Docente acredita que o cenário de desigualdade de gênero nas engenharias está ligado a uma questão cultural que surge ainda na infância
Uma das únicas quatro mulheres na turma de graduação de Engenharia de Controle e Automação nos anos 1990, Luciana Bolan Frigo conta que foi minoria durante sua formação. Professora do Departamento de Computação da Universidade Federal de Santa Catarina (UFSC), campus Araranguá, há 13 anos, hoje, segundo ela, a realidade continua parecida. Com o pai e a mãe da área de exatas, Luciana teve inspiração dentro de casa. Como docente, também busca apresentar esse mundo para meninas nas escolas, por meio do programa Meninas Digitais.

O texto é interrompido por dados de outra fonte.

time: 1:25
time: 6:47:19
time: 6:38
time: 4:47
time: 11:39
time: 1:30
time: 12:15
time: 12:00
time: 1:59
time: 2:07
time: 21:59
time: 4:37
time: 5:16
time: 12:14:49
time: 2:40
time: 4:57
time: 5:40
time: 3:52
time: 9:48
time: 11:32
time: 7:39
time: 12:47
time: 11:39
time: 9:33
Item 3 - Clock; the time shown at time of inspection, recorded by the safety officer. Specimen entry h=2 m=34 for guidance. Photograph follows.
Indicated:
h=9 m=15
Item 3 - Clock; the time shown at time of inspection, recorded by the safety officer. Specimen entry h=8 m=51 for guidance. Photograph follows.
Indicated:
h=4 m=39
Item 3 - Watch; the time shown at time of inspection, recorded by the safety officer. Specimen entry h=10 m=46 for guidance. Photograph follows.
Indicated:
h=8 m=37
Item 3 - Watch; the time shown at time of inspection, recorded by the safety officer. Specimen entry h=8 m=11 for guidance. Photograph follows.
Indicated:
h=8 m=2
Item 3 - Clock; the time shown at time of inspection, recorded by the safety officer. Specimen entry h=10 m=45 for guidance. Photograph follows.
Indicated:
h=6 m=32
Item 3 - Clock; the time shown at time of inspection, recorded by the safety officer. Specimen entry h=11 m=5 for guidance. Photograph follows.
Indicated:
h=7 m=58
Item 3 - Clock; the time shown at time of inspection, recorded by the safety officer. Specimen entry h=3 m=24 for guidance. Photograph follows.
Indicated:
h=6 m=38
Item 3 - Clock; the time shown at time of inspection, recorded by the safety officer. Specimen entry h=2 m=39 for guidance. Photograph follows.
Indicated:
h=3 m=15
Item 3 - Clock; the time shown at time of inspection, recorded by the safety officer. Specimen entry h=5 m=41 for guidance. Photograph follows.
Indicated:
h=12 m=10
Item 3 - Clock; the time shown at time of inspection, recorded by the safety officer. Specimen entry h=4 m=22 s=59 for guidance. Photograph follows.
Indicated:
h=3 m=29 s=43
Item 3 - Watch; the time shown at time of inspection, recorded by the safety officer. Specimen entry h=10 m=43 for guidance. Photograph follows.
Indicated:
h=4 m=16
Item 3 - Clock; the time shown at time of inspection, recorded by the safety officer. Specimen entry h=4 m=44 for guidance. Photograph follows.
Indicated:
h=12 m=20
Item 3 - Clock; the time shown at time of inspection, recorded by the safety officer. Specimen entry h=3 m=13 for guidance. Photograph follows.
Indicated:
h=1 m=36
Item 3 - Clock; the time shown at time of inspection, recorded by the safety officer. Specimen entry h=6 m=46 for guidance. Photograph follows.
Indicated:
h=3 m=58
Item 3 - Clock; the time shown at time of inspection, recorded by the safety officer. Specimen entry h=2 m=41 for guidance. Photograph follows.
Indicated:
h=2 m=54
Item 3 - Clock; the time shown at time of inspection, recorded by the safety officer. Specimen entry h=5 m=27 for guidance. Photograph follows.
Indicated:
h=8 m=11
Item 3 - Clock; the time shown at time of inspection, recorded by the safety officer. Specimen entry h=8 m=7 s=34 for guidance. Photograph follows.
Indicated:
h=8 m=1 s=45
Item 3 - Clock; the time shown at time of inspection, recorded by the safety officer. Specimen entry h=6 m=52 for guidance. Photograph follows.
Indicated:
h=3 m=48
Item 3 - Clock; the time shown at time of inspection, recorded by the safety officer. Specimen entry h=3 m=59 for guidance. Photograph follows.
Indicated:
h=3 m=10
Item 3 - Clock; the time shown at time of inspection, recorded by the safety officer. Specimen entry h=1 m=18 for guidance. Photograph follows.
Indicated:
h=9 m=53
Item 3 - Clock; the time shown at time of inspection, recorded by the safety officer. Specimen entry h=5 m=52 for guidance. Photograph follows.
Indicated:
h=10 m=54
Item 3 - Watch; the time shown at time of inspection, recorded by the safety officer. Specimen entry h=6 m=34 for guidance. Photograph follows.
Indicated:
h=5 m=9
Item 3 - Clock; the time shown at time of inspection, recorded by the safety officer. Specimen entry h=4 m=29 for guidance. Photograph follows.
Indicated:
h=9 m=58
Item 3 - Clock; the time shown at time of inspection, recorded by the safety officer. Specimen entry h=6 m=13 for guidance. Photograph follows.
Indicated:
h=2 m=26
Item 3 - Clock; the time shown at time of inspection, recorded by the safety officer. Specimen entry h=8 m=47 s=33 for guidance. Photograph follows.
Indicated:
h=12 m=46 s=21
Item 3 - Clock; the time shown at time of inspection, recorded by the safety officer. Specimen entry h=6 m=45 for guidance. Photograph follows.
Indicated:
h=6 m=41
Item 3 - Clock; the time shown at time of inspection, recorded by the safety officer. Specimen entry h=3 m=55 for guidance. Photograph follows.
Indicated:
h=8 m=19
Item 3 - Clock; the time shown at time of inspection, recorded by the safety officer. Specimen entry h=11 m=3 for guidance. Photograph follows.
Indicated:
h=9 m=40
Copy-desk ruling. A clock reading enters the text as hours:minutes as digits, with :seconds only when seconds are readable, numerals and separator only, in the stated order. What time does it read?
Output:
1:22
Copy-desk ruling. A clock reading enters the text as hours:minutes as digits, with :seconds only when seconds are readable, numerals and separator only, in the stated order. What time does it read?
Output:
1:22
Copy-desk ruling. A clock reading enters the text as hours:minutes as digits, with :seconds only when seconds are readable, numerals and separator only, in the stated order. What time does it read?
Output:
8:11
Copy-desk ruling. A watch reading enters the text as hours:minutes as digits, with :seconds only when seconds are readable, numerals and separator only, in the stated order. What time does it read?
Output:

A docente acredita que esse cenário está ligado a uma questão cultural da infância. “As lojas de brinquedo têm a separação do que é de menina e do que é de menino. Os de meninas são mais voltados aos afazeres domésticos, cuidados, médico, enfermeira, enquanto os dos meninos mais ligados à tecnologia, carro, robô, avião.” Segundo Luciana, isso perpetua na sociedade a noção do que faz parte da natureza feminina e masculina e a familiaridade criada reflete na escolha da profissão.
Na universidade, esse estigma é visto na prática. A professora conta que ainda há relatos de alunas nos quais as famílias são contra a escolha delas de cursarem Computação, de que o desejo é que fizessem outra coisa.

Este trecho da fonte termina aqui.